+++ QUOTED PASSAGE +++

NexvisionLab / Darkweb-search-engine

Dark Web & Deep Web Search Engine. Data Crawler and indexer for Darkweb , OSINT Tools for the Dark Web
GNU Affero General Public License v3.0
63 stars 12 forks source link
crwaler darknet darkweb deepweb osint osint-tool search-engine tor

Nexvision search engine

Features

Components

Elasticsearch

Elasticsearch cluster consists of 2 Elasticsearch instance for HA and load balancing. The scrapped page data is stored and searched.

Kibana

It runs on port 5601 and can be used to check the data in Elasticsearch

Web-General

The web interface for domain search engine. It runs on port 7000

MySQL

It stores the domains, page urls, bitcoin addresses, etc.

TOR Proxy

Used to access the onion pages. There are 10 proxy containers deployed and HAProxy is used to distribute the traffic.

Scraper

It gets the domain list from MySQL DB, harvest pages and new domains from onion domains through TOR proxies and stores the domains and page data in Elasticsearch and MySQL. Based on Python Scrapy framework.

+++

Extend the Nexvision search engine page past its last sentence, continuing after the Scraper component.

+++ DATA PROVIDED +++

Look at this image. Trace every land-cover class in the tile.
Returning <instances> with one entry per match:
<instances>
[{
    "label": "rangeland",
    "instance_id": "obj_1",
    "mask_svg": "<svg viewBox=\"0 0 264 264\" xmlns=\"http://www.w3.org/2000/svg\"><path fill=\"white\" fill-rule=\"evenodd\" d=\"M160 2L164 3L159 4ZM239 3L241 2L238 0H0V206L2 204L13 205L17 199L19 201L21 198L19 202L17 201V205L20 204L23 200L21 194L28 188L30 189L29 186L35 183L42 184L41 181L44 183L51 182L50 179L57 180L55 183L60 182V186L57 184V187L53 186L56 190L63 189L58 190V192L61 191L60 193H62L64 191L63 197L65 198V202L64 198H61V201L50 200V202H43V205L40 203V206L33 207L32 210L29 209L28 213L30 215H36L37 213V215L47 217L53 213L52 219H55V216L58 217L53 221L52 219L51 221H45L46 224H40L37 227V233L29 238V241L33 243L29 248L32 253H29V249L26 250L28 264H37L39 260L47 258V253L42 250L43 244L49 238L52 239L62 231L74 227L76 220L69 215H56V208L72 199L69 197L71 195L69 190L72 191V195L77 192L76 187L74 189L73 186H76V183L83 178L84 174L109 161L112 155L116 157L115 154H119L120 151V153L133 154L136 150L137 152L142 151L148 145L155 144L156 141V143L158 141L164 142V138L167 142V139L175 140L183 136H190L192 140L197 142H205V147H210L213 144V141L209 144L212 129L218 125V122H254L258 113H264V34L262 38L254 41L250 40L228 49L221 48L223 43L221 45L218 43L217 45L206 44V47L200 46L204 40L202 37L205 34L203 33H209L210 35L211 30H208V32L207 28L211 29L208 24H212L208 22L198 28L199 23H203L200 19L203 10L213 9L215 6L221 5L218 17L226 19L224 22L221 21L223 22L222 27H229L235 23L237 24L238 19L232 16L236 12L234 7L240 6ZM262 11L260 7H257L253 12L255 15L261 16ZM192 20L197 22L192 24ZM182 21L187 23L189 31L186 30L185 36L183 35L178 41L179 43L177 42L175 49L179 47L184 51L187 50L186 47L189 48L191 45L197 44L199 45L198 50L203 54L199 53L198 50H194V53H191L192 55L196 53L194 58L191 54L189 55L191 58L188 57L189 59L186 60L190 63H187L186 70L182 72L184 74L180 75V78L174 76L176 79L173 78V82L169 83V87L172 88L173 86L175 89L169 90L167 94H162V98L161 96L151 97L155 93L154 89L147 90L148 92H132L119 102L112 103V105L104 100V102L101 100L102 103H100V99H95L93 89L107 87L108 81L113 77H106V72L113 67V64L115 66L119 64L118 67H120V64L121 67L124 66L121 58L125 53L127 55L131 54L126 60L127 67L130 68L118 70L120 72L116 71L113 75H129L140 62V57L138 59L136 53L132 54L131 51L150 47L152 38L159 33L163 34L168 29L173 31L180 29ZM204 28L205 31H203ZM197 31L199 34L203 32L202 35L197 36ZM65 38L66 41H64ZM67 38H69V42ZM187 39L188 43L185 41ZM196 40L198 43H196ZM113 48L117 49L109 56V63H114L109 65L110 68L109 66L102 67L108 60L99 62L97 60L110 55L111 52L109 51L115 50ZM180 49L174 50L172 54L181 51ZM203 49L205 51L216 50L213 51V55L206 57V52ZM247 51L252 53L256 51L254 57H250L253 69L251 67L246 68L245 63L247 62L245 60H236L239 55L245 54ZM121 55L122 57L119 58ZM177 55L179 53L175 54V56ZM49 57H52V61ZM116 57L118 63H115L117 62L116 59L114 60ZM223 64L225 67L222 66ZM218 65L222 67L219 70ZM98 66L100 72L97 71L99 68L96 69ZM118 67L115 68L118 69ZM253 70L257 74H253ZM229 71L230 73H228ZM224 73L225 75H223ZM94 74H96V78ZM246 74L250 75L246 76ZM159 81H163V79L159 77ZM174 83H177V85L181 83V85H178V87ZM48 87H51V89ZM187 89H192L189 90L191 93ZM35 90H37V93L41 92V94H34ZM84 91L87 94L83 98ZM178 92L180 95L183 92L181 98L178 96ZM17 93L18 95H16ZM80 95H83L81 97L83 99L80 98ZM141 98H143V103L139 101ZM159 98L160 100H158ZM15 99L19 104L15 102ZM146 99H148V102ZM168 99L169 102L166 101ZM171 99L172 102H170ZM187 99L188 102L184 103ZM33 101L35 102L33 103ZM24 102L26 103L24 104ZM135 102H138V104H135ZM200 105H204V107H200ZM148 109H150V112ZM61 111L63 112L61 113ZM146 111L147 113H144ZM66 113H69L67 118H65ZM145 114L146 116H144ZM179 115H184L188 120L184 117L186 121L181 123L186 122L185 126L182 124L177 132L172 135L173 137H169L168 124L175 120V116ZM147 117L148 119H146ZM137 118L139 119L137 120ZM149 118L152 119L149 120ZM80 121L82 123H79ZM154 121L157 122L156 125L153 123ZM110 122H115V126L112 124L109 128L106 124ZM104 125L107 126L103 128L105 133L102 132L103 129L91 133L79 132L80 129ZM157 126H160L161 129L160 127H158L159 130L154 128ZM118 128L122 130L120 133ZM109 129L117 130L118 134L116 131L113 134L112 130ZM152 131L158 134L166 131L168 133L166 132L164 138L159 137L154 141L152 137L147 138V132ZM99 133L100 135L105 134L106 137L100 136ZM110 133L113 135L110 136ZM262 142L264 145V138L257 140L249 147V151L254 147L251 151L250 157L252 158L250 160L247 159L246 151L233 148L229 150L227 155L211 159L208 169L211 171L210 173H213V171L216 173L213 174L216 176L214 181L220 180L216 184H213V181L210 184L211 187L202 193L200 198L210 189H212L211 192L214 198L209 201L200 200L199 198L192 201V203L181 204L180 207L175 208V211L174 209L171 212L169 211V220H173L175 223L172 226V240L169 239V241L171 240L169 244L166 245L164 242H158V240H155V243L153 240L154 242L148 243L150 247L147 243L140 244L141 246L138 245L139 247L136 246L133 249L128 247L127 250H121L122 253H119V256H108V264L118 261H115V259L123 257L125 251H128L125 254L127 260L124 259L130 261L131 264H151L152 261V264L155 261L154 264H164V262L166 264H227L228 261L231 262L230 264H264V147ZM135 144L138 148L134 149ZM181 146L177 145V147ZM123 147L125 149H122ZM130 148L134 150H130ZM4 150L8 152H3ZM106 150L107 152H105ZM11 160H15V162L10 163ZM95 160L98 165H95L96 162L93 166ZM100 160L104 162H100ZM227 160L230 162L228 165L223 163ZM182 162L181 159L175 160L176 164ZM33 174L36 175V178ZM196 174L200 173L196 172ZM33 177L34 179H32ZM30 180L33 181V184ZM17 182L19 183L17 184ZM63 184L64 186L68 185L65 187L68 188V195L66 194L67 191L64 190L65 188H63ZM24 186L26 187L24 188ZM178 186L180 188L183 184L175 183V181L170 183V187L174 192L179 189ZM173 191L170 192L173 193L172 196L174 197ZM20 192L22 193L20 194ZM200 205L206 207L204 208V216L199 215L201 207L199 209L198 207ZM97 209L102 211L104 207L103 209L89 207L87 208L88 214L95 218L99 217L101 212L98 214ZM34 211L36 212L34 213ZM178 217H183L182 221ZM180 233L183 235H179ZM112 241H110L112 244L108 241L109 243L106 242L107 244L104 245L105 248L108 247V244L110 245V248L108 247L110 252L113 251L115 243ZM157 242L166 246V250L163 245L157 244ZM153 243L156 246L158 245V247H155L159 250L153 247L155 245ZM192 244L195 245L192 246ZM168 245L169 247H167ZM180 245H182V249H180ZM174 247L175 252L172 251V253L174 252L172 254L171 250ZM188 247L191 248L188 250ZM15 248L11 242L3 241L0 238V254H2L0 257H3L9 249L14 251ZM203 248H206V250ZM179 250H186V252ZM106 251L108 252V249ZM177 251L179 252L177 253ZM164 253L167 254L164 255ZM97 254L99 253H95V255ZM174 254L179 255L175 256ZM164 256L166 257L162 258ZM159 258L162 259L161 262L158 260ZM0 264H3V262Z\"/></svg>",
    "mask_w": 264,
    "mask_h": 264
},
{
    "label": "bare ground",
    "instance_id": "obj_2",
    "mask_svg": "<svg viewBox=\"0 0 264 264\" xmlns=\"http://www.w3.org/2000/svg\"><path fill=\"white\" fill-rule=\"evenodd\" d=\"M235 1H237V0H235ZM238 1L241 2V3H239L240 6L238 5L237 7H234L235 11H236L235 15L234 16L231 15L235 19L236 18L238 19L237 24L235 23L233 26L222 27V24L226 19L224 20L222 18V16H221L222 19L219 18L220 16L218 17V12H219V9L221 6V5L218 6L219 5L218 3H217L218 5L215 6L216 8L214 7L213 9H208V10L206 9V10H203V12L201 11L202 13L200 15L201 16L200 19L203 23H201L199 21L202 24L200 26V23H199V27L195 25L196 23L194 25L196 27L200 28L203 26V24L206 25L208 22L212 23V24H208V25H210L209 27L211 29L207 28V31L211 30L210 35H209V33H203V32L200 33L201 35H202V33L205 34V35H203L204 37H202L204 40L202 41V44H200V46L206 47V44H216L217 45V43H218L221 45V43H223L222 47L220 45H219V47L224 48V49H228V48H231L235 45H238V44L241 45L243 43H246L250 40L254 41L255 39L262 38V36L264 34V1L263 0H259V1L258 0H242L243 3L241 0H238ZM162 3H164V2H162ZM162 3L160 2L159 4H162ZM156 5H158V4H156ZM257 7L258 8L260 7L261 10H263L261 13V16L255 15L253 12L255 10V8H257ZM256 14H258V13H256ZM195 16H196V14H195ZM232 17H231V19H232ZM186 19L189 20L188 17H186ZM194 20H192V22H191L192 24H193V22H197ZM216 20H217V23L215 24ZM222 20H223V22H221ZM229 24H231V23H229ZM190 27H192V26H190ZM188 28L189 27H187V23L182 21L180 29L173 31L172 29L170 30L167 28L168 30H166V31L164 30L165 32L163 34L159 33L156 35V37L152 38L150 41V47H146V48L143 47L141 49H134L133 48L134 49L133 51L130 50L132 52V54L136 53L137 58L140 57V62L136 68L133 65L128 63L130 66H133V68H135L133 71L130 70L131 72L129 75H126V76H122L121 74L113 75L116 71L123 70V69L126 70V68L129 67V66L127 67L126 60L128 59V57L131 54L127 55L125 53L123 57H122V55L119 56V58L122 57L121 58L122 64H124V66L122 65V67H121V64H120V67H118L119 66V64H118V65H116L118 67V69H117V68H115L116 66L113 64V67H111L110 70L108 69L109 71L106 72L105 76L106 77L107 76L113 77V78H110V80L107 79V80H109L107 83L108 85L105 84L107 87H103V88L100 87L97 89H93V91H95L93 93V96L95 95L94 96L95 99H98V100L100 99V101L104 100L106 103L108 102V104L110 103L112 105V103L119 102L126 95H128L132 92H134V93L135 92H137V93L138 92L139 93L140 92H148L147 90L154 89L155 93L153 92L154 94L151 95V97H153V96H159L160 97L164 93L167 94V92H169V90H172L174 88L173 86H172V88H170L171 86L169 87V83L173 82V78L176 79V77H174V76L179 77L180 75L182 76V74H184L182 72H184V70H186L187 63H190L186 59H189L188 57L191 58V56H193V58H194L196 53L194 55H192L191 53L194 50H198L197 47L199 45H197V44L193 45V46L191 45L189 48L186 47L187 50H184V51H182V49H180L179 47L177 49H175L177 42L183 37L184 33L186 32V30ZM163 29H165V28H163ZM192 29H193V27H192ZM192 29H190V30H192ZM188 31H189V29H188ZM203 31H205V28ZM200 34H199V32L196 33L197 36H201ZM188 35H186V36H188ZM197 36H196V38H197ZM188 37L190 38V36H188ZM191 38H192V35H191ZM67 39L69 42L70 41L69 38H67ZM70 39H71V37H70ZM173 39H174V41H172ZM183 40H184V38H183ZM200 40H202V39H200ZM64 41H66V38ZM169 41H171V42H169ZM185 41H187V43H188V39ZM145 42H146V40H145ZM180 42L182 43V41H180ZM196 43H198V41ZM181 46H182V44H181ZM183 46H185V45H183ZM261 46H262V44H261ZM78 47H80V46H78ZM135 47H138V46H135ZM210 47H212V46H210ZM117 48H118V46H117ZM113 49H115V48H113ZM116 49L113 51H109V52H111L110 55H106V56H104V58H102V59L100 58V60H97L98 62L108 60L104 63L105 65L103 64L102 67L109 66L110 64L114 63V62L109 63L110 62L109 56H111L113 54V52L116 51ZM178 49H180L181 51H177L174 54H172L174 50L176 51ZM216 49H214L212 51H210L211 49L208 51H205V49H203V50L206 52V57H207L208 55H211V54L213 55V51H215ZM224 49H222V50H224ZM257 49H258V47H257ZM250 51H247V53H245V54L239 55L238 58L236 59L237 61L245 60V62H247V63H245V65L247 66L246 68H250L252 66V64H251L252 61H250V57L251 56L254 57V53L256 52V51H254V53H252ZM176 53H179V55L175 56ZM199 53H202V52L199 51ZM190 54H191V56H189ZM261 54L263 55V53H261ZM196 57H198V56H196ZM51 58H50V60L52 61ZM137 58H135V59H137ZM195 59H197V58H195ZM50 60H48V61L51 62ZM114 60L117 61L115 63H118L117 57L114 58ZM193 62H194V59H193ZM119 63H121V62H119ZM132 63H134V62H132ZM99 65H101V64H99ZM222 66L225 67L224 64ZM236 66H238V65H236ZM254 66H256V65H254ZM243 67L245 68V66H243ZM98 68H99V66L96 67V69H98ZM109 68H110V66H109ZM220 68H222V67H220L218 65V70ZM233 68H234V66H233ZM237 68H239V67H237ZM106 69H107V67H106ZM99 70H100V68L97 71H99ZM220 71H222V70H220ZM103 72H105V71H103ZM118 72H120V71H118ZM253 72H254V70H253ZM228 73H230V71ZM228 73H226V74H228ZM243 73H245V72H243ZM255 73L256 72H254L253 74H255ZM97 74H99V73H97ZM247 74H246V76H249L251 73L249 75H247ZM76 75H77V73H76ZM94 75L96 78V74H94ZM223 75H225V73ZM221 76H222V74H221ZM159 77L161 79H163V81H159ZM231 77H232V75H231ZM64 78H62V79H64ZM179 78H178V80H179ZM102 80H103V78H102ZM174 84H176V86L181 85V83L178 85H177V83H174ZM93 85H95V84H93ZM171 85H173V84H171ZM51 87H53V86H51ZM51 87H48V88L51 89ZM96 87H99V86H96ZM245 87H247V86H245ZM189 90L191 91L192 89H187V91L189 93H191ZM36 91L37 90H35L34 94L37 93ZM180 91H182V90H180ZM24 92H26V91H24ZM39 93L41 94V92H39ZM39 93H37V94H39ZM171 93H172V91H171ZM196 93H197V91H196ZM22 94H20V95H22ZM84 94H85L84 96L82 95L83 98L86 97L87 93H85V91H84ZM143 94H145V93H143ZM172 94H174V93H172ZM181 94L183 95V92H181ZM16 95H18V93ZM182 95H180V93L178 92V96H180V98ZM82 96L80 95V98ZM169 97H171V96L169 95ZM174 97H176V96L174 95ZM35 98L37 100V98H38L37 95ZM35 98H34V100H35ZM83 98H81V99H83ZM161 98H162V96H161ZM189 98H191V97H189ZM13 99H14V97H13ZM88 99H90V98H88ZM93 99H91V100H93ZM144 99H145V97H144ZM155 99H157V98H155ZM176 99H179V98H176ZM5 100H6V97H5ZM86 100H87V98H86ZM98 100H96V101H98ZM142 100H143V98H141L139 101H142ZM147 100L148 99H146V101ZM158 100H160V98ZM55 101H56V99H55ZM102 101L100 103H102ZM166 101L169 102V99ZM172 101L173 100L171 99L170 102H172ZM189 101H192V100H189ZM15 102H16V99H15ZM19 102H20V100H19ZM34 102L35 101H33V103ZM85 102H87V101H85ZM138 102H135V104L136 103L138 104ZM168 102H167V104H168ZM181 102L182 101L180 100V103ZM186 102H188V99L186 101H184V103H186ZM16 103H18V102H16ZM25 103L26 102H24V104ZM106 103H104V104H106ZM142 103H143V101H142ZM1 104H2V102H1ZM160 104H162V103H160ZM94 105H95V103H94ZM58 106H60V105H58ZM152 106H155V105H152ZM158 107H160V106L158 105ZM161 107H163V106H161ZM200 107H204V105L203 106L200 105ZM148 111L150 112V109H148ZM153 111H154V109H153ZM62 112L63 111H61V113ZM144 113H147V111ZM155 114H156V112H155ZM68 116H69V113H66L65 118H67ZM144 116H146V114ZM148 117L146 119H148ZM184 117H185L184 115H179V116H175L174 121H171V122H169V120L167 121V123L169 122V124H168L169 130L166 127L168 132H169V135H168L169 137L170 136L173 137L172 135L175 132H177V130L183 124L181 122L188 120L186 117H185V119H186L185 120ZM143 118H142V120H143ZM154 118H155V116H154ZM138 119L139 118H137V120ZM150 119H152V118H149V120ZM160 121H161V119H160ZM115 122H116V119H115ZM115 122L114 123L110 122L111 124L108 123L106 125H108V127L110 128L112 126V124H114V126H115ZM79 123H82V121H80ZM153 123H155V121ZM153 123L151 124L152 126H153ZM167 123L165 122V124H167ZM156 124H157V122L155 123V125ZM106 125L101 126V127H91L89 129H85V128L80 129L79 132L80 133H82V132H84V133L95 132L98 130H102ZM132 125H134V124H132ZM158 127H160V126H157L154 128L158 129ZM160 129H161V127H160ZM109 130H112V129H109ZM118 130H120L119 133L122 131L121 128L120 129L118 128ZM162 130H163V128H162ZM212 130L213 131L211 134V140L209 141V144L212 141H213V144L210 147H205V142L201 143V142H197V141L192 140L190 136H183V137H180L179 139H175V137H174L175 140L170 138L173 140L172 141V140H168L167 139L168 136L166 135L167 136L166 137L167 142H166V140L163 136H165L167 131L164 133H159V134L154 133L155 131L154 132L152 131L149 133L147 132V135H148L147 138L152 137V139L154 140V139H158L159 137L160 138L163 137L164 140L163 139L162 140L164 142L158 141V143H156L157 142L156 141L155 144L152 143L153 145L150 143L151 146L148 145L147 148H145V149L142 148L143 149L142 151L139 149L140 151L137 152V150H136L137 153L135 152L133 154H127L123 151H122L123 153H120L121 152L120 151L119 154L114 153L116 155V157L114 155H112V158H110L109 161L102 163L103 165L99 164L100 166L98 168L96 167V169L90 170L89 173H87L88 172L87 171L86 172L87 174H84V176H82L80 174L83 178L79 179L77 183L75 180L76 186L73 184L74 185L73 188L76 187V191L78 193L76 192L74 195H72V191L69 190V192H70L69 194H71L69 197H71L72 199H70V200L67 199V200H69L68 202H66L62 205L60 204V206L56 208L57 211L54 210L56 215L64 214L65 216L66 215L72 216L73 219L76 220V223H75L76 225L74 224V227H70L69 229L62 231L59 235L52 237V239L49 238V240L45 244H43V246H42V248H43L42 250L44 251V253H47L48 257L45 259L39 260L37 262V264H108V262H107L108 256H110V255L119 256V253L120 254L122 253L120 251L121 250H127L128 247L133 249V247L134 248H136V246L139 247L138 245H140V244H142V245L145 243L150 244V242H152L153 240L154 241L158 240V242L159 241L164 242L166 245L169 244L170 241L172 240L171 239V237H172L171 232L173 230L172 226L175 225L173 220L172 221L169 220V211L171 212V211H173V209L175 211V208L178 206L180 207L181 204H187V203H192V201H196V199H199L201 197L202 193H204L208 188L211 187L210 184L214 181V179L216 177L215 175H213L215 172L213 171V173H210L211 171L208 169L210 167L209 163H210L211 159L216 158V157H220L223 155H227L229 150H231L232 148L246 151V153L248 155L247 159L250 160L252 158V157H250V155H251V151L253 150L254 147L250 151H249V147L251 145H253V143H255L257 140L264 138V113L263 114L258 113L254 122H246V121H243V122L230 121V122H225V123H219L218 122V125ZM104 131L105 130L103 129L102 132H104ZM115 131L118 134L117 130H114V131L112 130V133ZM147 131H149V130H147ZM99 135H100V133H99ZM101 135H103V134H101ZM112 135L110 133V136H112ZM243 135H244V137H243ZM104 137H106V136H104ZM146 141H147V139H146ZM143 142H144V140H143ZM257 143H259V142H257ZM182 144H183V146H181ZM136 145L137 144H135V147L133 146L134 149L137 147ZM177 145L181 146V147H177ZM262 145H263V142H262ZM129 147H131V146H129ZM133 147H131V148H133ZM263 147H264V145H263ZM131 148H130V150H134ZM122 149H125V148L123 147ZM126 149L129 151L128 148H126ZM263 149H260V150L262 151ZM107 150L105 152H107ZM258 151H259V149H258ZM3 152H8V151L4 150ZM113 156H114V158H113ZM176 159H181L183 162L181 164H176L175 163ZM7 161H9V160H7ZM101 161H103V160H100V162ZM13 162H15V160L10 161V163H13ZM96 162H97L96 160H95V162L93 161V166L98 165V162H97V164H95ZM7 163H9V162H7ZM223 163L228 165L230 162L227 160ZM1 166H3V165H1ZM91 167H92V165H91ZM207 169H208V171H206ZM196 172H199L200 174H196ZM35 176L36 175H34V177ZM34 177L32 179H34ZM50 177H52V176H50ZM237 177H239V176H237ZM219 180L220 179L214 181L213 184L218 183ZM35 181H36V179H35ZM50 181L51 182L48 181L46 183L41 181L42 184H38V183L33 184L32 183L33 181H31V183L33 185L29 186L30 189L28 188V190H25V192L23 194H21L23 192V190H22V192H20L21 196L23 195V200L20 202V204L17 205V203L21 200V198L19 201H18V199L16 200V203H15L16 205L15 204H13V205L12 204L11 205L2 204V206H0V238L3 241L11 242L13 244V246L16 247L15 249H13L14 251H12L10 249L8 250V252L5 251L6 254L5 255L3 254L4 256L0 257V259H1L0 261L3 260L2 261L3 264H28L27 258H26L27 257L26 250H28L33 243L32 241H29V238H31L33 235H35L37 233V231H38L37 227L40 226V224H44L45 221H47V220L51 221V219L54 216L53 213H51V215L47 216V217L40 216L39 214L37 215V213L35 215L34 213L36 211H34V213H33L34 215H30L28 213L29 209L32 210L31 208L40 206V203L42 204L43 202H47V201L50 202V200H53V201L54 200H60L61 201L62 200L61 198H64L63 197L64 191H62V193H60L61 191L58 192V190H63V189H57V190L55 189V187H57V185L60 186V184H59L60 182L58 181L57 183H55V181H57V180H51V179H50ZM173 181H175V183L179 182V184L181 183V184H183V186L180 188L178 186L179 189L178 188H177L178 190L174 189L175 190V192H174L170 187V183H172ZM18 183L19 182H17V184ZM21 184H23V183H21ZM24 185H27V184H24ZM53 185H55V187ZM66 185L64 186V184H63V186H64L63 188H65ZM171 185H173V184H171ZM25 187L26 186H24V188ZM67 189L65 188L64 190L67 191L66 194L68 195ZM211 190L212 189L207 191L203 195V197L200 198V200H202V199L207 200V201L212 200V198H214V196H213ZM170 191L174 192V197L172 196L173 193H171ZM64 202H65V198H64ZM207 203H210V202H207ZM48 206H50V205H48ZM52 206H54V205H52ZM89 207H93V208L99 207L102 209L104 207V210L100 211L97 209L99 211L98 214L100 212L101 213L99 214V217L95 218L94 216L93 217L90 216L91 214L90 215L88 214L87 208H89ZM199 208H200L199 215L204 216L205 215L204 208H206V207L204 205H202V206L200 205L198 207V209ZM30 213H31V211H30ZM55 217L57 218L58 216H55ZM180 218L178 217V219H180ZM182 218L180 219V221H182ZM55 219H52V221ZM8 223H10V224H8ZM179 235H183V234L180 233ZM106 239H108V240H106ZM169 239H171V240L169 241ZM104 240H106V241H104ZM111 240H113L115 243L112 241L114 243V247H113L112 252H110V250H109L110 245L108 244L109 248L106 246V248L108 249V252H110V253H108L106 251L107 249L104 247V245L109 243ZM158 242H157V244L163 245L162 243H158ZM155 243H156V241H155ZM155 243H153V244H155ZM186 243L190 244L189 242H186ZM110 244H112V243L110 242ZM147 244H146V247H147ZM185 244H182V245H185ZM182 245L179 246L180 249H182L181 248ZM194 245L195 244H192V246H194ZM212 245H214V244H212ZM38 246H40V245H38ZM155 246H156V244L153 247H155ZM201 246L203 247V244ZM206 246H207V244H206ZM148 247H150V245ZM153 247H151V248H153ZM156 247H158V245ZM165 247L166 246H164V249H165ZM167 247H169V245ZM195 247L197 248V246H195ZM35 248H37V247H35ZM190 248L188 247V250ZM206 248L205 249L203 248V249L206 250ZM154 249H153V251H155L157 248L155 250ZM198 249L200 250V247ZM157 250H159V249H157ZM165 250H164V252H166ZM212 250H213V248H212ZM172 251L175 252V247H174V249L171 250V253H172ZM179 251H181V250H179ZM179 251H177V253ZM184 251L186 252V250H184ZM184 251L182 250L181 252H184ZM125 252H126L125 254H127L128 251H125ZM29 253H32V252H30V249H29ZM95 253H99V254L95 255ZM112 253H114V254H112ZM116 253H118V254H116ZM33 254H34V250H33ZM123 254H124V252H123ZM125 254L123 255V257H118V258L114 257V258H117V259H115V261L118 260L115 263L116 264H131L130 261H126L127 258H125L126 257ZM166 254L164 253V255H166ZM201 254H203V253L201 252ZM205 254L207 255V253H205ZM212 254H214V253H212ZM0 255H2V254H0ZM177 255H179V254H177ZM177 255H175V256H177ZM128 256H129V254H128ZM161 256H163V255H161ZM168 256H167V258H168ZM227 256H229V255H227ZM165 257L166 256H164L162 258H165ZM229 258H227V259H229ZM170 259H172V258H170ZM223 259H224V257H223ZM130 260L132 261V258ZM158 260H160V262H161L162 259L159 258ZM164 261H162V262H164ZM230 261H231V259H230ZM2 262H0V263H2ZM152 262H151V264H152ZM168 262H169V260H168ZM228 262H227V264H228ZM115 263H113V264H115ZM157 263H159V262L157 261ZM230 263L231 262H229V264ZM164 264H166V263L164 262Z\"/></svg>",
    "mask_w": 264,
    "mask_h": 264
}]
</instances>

+++

- **THE RESULT**:
Installation

Clone the project and build docker images involved in docker-compose.

docker-compose build
docker-compose up -d

Build and run the scraper.

docker build --tag scraper_crawler ./

Run the scraper.

docker run -d --name darkweb-search-engine-onion-crawler --network=darkweb-search-engine_default scraper_crawler /opt/torscraper/scripts/start_onion_scrapy.sh

After first deployment, need to initialize the indexes on Elasticsearch.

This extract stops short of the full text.